• Passage à examiner:
Si Filipe Nyusi espère à ce point une reprise rapide des projets gaziers, c’est que les enjeux sont immenses pour le Mozambique : la région de Cabo Delgado détient les neuvièmes réserves de gaz naturel au monde. Or, la plupart des industriels impliqués dans l’exploitation du gaz mozambicain ont été contraints de reporter leurs opérations en raison du risque sécuritaire.

Un projet essentiel pour le développement du Mozambique

5000 milliards de m3 de gaz naturel, dont la moitié est exploitable : c’est tout simplement l’une des plus grandes réserves de gaz naturel au monde qui a été découverte au Mozambique entre 2010 et 2013. Une découverte inespérée pour ce pays particulièrement pauvre, classé 7e pays le moins développé au monde par l’ONU, et qui pourrait lui rapporter jusqu’à 96 milliards de dollars.

• Données:

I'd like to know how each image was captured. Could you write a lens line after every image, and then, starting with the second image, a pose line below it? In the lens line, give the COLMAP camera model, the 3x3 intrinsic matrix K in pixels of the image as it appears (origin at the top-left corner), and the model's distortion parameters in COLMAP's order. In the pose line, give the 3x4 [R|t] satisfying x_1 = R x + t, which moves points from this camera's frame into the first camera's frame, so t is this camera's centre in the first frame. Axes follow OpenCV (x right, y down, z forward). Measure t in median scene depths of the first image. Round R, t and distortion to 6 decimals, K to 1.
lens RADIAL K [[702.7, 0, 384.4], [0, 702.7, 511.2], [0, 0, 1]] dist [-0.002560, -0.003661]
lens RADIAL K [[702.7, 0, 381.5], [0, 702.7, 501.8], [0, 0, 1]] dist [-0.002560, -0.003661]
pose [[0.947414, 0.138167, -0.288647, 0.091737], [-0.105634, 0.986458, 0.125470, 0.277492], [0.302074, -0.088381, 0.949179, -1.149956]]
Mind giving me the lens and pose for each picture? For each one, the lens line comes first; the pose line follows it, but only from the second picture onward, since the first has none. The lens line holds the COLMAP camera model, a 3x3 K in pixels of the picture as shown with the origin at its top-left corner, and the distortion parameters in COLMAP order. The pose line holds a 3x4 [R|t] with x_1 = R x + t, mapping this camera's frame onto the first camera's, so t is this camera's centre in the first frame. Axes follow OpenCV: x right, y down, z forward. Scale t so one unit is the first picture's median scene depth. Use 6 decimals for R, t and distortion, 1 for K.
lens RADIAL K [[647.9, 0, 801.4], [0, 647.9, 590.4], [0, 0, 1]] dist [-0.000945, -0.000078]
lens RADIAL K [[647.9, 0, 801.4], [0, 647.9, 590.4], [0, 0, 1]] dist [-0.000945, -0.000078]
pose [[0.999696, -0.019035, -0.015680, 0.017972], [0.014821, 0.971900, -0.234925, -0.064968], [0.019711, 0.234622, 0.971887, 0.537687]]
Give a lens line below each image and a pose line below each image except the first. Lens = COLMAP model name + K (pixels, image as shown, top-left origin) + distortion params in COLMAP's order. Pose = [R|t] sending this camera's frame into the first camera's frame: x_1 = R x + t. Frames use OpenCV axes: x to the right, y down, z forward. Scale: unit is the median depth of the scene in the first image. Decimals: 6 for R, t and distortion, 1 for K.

• Action requise:
Relevez tous les noms propres distincts figurant dans le passage sur le gaz mozambicain, en citant chacun une seule fois.

• Résultat de la tâche:
Filipe Nyusi, Mozambique, Cabo Delgado, ONU